The 2013 class was announced starting in September 2012 with induction set for May 2013:

- USA Fred Couples (PGA Tour)
- USA Ken Venturi (Lifetime Achievement)
- SCO Willie Park, Jr. (Veterans)
- SCO Colin Montgomerie (International)
- SCO Ken Schofield (Lifetime Achievement)

==Deaths==
- 2 January — Yoshiro Hayashi (born 1922), two-time Japan Open winner
- 24 January — Moira Milton (born 1923), British Ladies Amateur winner
- 10 February — Geoffrey Cornish (born 1914), golf course architect
- 8 March — Mike Fetchick (born 1922), three-time PGA Tour winner
- 20 July — Dorothy Germain Porter (born 1924), 1949 U.S. Women's Amateur winner
- 28 August — Ramón Sota (born 1938), won nine pre-European Tour events
- 26 September — Vance Heafner (born 1954), PGA Tour winner
- 11 October — Bill Ezinicki (born 1924), PGA professional and former professional ice hockey player
- 11 December — Colleen Walker (born 1956), nine-time LPGA Tour winner

==Table of results==
This table summarizes all the results referred to above in date order.

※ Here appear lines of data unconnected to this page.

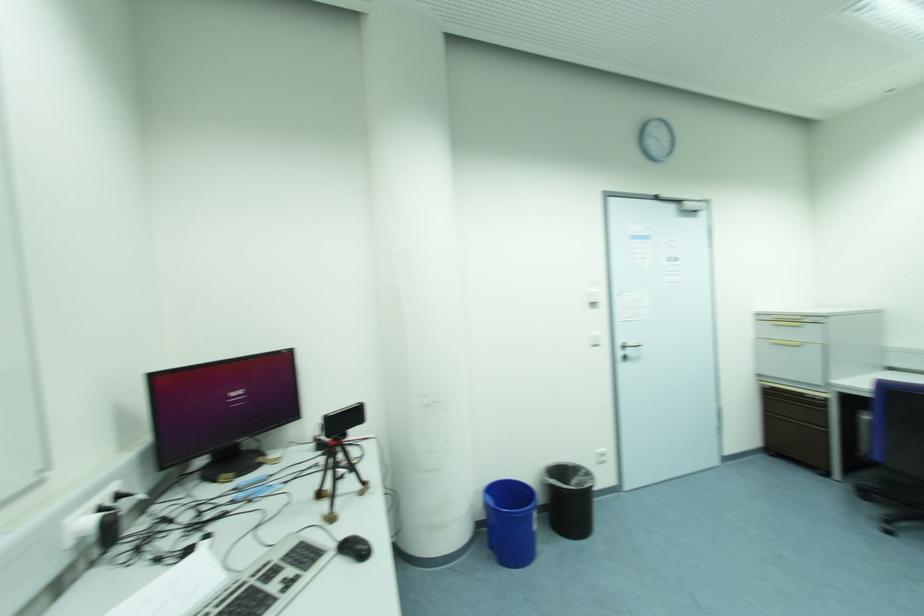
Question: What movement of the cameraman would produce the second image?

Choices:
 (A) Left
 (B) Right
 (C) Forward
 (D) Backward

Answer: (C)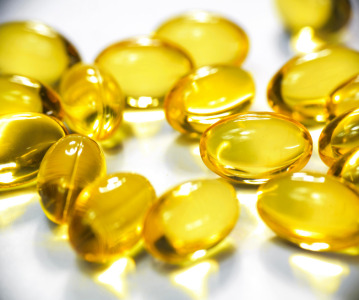
Identify the location of white counter top. The width and height of the screenshot is (359, 300). (158, 157), (34, 277), (245, 284).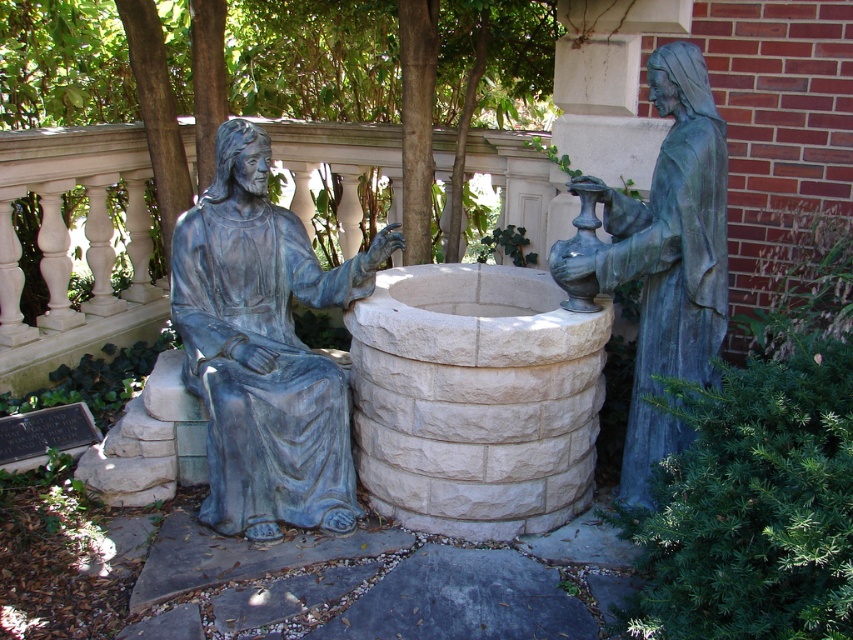
Based on the photo, you are an art curator planning to move the blue patina statue at left and the bronze statue at right to a new gallery. The gallery has a 1.8 meter wide entrance. Considering their sizes, which statue will require more careful handling to ensure it fits through the entrance?

The blue patina statue at left is bigger than the bronze statue at right, so it will require more careful handling to ensure it fits through the 1.8 meter wide entrance.

You are a visitor standing in front of the well and want to take a photo of both the blue patina statue at left and the bronze statue at right. Which statue should you move closer to in order to include both in the frame without cropping either?

You should move closer to the blue patina statue at left because the bronze statue at right is behind it, so moving forward will keep both statues within the camera frame without cropping.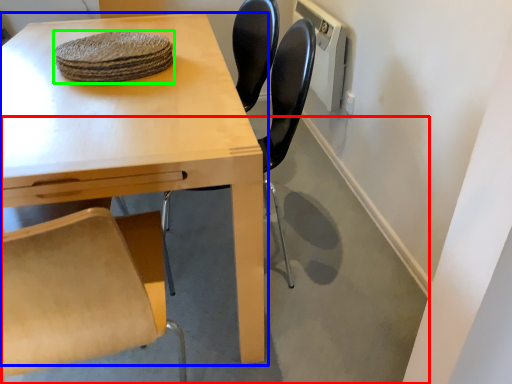
Question: Which object is positioned closest to concrete (highlighted by a red box)? Select from table (highlighted by a blue box) and food (highlighted by a green box).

| Dates | Tournament | Status or tour | Winner |
|---|---|---|---|
| 22–26 Feb | WGC-Accenture Match Play Championship | World Golf Championships | USA Hunter Mahan |
| 8–11 Mar | WGC-Cadillac Championship | World Golf Championships | ENG Justin Rose |
| 29 Mar–1 Apr | Kraft Nabisco Championship | LPGA major | KOR Sun-Young Yoo |
| 5–8 Apr | The Masters | Men's major | USA Bubba Watson |
| 10–13 May | The Players Championship | PGA Tour | USA Matt Kuchar |
| 22–25 May | NCAA Division I Women's Golf Championships | U.S. college championship | Alabama / Chirapat Jao-Javanil |
| 24–27 May | BMW PGA Championship | European Tour | ENG Luke Donald |
| 24–27 May | Senior PGA Championship | Senior major | ENG Roger Chapman |
| 29 May–3 Jun | NCAA Division I Men's Golf Championships | U.S. college championship | Texas / Thomas Pieters |
| 7–10 Jun | Wegmans LPGA Championship | LPGA major | CHN Shanshan Feng |
| 7–10 Jun | Regions Tradition | Senior major | USA Tom Lehman |
| 8–10 Jun | Curtis Cup | Amateur women's team tournament | GBR Great Britain & IRE Ireland |
| 14–17 Jun | U.S. Open | Men's major | USA Webb Simpson |
| 18–23 Jun | The Amateur Championship | Amateur men's individual tournament | NIR Alan Dunbar |
| 28 Jun–1 Jul | Constellation Senior Players Championship | Senior major | USA Joe Daley |
| 5–8 Jul | U.S. Women's Open | LPGA major | KOR Na Yeon Choi |
| 12–15 Jul | U.S. Senior Open | Senior major | ENG Roger Chapman |
| 19–22 Jul | The Open Championship | Men's major | ZAF Ernie Els |
| 26–29 Jul | Evian Masters | Ladies European Tour major and LPGA Tour regular event | KOR Inbee Park |
| 26–29 Jul | The Senior Open Championship | Senior major | USA Fred Couples |
| 2–5 Aug | WGC-Bridgestone Invitational | World Golf Championships | USA Keegan Bradley |
| 6–12 Aug | U.S. Women's Amateur | Amateur women's individual tournament | NZL Lydia Ko |
| 9–12 Aug | PGA Championship | Men's major | NIR Rory McIlroy |
| 13–19 Aug | U.S. Amateur | Amateur men's individual tournament | USA Steven Fox |
| 23–26 Aug | The Barclays | PGA Tour FedEx Cup playoff | USA Nick Watney |
| 31 Aug–3 Sep | Deutsche Bank Championship | PGA Tour FedEx Cup playoff | NIR Rory McIlroy |
| 6–9 Sep | BMW Championship | PGA Tour FedEx Cup playoff | NIR Rory McIlroy |
| 13–16 Sep | Ricoh Women's British Open | LPGA and Ladies European Tour major | KOR Jiyai Shin |
| 20–23 Sep | The Tour Championship | PGA Tour FedEx Cup playoff | USA Brandt Snedeker |
| 28–30 Sep | Ryder Cup | Europe v United States men's professional team event | Europe Team Europe |
| 27–30 Sep | Espirito Santo Trophy | Women's amateur team event | South Korea |
| 4–7 Oct | Eisenhower Trophy | Men's amateur team event | United States |
| 1–4 Nov | WGC-HSBC Champions | World Golf Championships | ENG Ian Poulter |
| 1–4 Nov | Asia-Pacific Amateur Championship | Amateur men's individual tournament | CHN Guan Tianlang |
| 15–18 Nov | CME Group Titleholders | LPGA Tour | KOR Na Yeon Choi |
| 22–25 Nov | DP World Tour Championship, Dubai | European Tour | NIR Rory McIlroy |
| 14–16 Dec | Royal Trophy | Europe v Asia men's professional team event | Asia |

The following biennial events will next be played in 2013: Solheim Cup, Walker Cup, Presidents Cup, Seve Trophy, World Cup.